- Active: July 1943 – October 1944
- Country: Nazi Germany
- Branch: Army
- Type: Static infantry, Infantry
- Size: Division
- Engagements: Operation Dragoon Battle of Toulon

Commanders
- Commander: Johannes Bäßler

= 242nd Infantry Division (Wehrmacht) =

The 242nd Infantry Division was an infantry division of the German Army in World War II.

==World War II==
242. Infanterie-Division was formed in Gross-Born (Borne Sulinowo) on 9 July 1943, when Division A, formed from convalescents of the disbanded 298. Infanterie-Division, was re-designated. From 8 August to 5 October 1943, the unit was subordinated to 15th Army in Antwerp and Gent in Belgium, before being transferred to 19th Army under Army Group G in Toulon, France.
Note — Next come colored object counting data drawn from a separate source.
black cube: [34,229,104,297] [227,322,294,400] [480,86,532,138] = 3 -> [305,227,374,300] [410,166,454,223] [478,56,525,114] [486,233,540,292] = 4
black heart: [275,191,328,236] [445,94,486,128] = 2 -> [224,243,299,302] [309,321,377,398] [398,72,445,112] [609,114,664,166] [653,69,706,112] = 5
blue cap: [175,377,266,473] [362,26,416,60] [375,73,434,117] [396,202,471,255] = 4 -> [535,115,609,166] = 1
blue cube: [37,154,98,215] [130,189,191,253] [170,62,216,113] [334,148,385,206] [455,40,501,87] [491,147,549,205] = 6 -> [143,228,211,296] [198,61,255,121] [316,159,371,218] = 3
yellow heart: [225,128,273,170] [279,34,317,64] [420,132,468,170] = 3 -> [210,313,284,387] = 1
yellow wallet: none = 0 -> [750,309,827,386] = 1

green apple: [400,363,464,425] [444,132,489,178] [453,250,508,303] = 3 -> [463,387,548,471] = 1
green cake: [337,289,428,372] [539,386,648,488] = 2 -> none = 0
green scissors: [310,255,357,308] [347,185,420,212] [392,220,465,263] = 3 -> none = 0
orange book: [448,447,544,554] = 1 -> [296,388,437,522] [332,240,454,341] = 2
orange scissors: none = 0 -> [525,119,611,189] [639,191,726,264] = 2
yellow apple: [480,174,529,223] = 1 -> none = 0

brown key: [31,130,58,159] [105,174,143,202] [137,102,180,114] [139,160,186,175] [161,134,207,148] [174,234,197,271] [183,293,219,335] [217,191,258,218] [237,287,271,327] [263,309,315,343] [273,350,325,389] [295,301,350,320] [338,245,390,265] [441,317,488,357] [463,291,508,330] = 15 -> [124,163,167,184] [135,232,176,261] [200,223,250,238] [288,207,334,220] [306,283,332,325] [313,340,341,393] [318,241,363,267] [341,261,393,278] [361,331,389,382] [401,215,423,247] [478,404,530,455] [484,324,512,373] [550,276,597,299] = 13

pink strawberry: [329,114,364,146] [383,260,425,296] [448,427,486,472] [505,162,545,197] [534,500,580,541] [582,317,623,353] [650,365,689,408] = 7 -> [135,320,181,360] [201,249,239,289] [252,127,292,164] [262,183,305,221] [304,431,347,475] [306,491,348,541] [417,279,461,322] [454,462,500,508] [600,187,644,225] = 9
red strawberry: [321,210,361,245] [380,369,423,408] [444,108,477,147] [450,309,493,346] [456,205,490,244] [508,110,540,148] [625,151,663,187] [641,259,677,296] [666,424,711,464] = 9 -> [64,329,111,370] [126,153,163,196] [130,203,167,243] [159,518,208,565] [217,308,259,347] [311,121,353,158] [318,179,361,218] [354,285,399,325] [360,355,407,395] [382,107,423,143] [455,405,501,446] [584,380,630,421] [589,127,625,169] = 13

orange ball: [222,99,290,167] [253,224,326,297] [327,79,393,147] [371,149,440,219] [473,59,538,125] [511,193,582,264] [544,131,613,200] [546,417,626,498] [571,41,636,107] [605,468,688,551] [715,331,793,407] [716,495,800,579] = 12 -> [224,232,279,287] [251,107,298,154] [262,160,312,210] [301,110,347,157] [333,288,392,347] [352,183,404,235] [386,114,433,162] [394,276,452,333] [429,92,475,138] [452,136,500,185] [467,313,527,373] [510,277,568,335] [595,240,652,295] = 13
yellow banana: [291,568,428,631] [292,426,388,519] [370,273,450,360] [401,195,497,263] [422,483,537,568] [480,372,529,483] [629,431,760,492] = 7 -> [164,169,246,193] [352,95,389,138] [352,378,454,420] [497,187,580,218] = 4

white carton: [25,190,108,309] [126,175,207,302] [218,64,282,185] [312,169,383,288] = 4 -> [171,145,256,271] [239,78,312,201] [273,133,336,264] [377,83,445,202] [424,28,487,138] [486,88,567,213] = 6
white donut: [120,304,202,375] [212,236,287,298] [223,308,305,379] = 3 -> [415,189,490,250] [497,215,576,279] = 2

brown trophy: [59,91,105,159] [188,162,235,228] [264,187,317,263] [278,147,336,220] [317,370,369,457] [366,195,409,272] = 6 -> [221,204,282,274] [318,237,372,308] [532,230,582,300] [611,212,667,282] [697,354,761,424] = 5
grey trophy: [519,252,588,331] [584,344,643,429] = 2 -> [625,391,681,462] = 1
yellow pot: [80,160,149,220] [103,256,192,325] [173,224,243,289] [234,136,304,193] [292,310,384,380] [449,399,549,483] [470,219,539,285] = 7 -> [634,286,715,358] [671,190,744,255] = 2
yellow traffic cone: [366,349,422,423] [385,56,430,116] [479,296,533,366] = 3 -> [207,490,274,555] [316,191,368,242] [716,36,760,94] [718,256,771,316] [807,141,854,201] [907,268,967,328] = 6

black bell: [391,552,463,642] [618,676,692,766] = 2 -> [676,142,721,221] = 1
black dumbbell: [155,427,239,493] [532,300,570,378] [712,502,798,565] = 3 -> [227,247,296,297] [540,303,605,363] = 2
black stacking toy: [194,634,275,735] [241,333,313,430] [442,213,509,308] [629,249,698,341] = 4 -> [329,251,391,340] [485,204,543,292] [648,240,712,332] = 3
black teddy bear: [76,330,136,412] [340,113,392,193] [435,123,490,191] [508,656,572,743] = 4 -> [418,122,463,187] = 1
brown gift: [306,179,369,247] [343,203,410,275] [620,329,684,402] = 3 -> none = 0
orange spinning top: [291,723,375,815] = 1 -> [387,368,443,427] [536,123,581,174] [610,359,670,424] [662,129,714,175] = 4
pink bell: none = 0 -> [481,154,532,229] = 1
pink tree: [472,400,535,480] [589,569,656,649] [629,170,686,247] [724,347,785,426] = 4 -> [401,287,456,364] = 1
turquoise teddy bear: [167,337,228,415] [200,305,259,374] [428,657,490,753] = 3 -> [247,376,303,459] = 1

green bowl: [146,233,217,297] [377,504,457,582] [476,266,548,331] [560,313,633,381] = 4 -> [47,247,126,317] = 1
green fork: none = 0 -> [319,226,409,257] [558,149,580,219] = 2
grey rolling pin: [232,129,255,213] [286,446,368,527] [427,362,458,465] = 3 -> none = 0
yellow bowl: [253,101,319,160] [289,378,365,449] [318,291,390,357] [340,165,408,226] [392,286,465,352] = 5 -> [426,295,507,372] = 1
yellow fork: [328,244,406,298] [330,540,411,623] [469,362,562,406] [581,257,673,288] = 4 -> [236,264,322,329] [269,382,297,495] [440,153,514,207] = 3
In 1944, the division fought against the Western Allies in Operation Dragoon. After being ordered to defend Toulon to the last bullet, and to give the rest of Army Group G a chance to withdraw, Generalleutnant Johannes Bäßler and his 242nd division held out for 10 days, until 26 August 1944, when Bäßler was critically wounded and surrendered the division. The division was formally disbanded on 7 October 1944.

==Order of Battle 1944==
- Commanders
- Generalleutnant Johannes Bäßler - in command from formation (20 July 1943) until 26 August 1944

- Units
- 765th Grenadier Regiment (4 battalions)
- 917th Grenadier Regiment (4 battalions)
- 918th Grenadier Regiment (4 battalions)
- 242nd Artillery Regiment (3 battalions)
- 242nd Panzerjäger Battalion
- 242nd Reconnaissance Battalion
- 242nd Pioneer Battalion
- 242nd Signals Battalion
- 242nd Division Support Units

The fourth battalions of all three Grenadier regiments were battalions of the Ostlegionen conscripts from Poland and Russia.